═════ Page text
Forward-looking statements are subject to certain risks that could cause
actual results to differ materially from CCEP's historical experience
and present expectations or projections. As a result, undue reliance
should not be placed on forward-looking statements, which speak only as
of the date on which they are made. These risks and uncertainties
include but are not limited to those set forth in the "Risk Factors"
section of the 2017 Annual Report on Form 20-F, including the statements
under the following headings: Risks Relating to Consumer Preferences and
the Health Impact of Soft Drinks; Risks Relating to Legal and Regulatory
Intervention (such as the impact of sugar taxes being implemented in a
number of countries in 2018 and the development of regulations regarding
packaging); Risks Relating to Business Integration and Synergy Savings;
Risks Relating to Cyber and Social Engineering Attacks; Risks Relating
to the Market (such as customer consolidation); Risks Relating to
Economic and Political Conditions (such as continuing developments in
relation to the UK's exit from the EU); Risks Relating to the
Relationship with TCCC and Other Franchisors; Risks Relating to Product
Quality (such as shortages of raw materials); and Other Risks.
══════════
═════ Data section
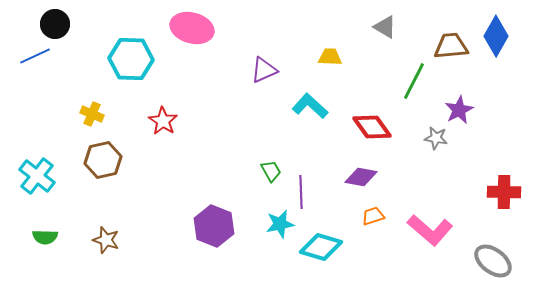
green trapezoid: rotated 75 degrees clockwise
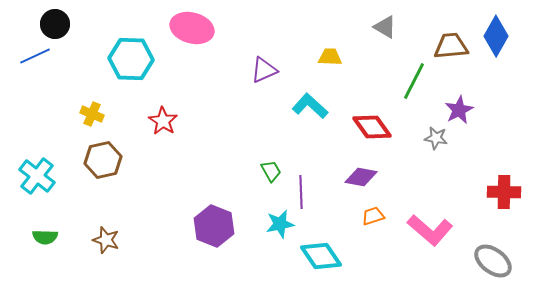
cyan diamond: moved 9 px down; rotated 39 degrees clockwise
══════════
═════ Data section
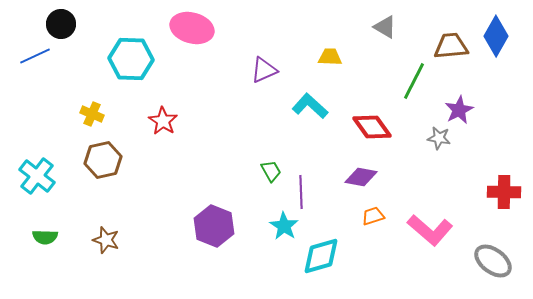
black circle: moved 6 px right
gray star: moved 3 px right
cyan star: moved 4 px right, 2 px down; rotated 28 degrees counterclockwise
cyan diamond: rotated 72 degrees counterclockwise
══════════
*Goal*
From the risk disclosure text, return the portion that starts at the words "section of the" and ends after "and Other Risks.", copied word for word.

*Full answer*
section of the 2017 Annual Report on Form 20-F, including the statements
under the following headings: Risks Relating to Consumer Preferences and
the Health Impact of Soft Drinks; Risks Relating to Legal and Regulatory
Intervention (such as the impact of sugar taxes being implemented in a
number of countries in 2018 and the development of regulations regarding
packaging); Risks Relating to Business Integration and Synergy Savings;
Risks Relating to Cyber and Social Engineering Attacks; Risks Relating
to the Market (such as customer consolidation); Risks Relating to
Economic and Political Conditions (such as continuing developments in
relation to the UK's exit from the EU); Risks Relating to the
Relationship with TCCC and Other Franchisors; Risks Relating to Product
Quality (such as shortages of raw materials); and Other Risks.